Feels strange to feel homesick for a place I'd only lived in for 7 years where most of the inhabitants were unfriendly. Here I am in the Cotswolds, with beautiful scenery and honey coloured houses, working in some of the most magnificent properties owned by the National Trust, and all I want to do is go home.
I think it would ease the pain of life to look out the window and see the cows in the field opposite trying to clamber into the front garden, to hear Sue next door hoovering at 8 am just before she went to work. Go into my back garden and see the sea and everyones coloured towels flapping in the sea breeze.

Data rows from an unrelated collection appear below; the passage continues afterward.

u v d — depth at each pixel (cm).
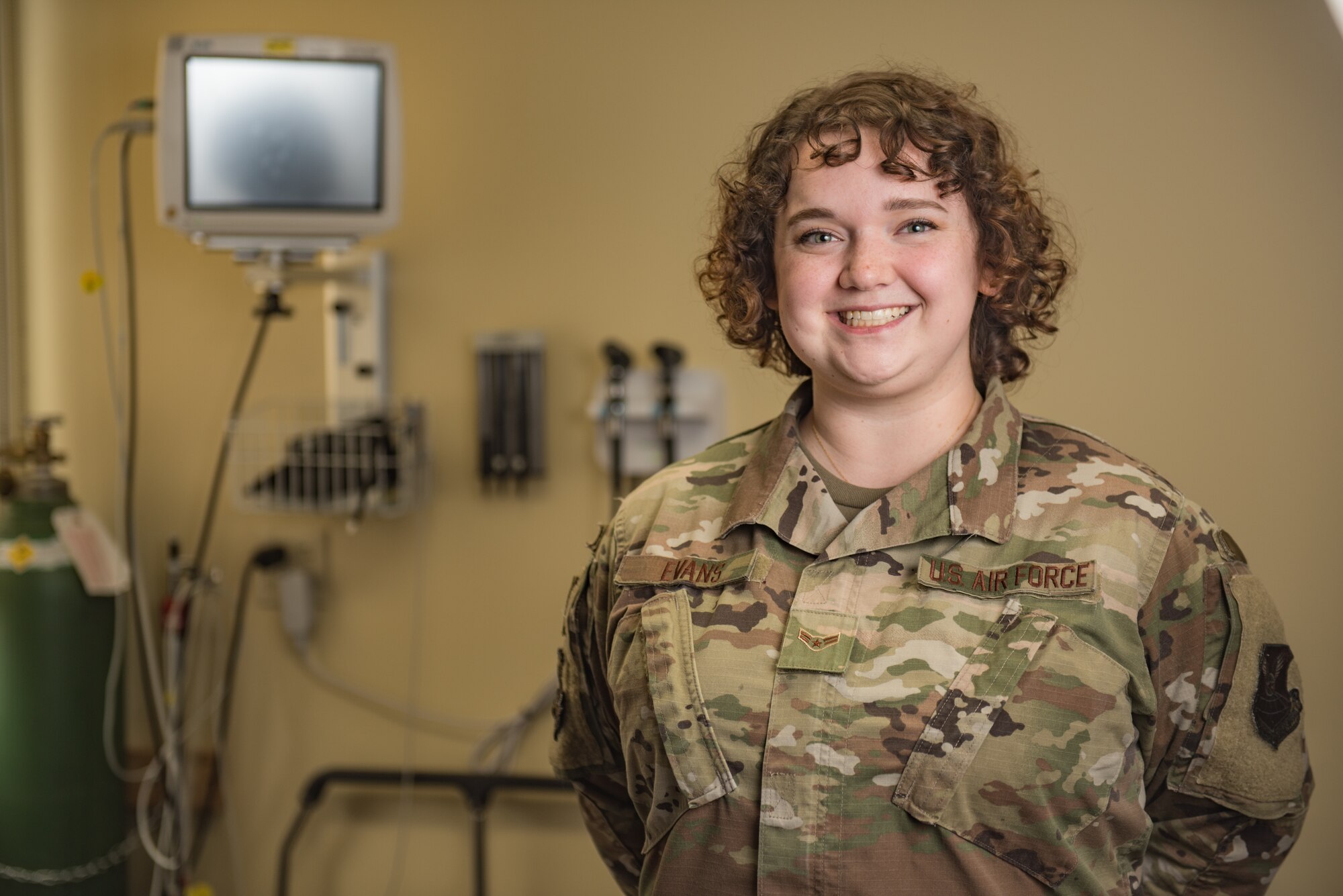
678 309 233
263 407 244
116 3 244
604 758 124
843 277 99
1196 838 106
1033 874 94
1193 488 220
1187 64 216
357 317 237
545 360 237
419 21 237
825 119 100
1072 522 99
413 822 246
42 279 250
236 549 248
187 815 243
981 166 100
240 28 241
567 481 239
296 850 249
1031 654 94
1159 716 101
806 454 111
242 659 249
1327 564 217
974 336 112
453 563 243
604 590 116
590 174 234
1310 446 217
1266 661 100
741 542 108
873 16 225
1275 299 216
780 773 96
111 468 251
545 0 234
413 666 245
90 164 247
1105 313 221
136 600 248
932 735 94
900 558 102
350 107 211
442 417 241
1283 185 215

To see my dear cats in the garden, my Rose Samson and Sabrina. Have my son come down for his holidays. Sit on the sticky Sennen sand and look for the mer-people who are supposed to sing there at sunset. A land of magic. Bereavement after bereavement - I don't know how much more I can take.
I spent all day writing yesterday which was a good day for me, and the sun is shining cold and bright today,
I have an interview next week for the Natural History Museum. We are buying a tiny weeny bungalow in a village on the borders of Oxfordshire and Warwickshire - we moved up to be nearer friends and family and so my husband could work - but I have no-one here now in this neck of the manicured woods, a few new friends that I hardly see and some old ones who live just as far away.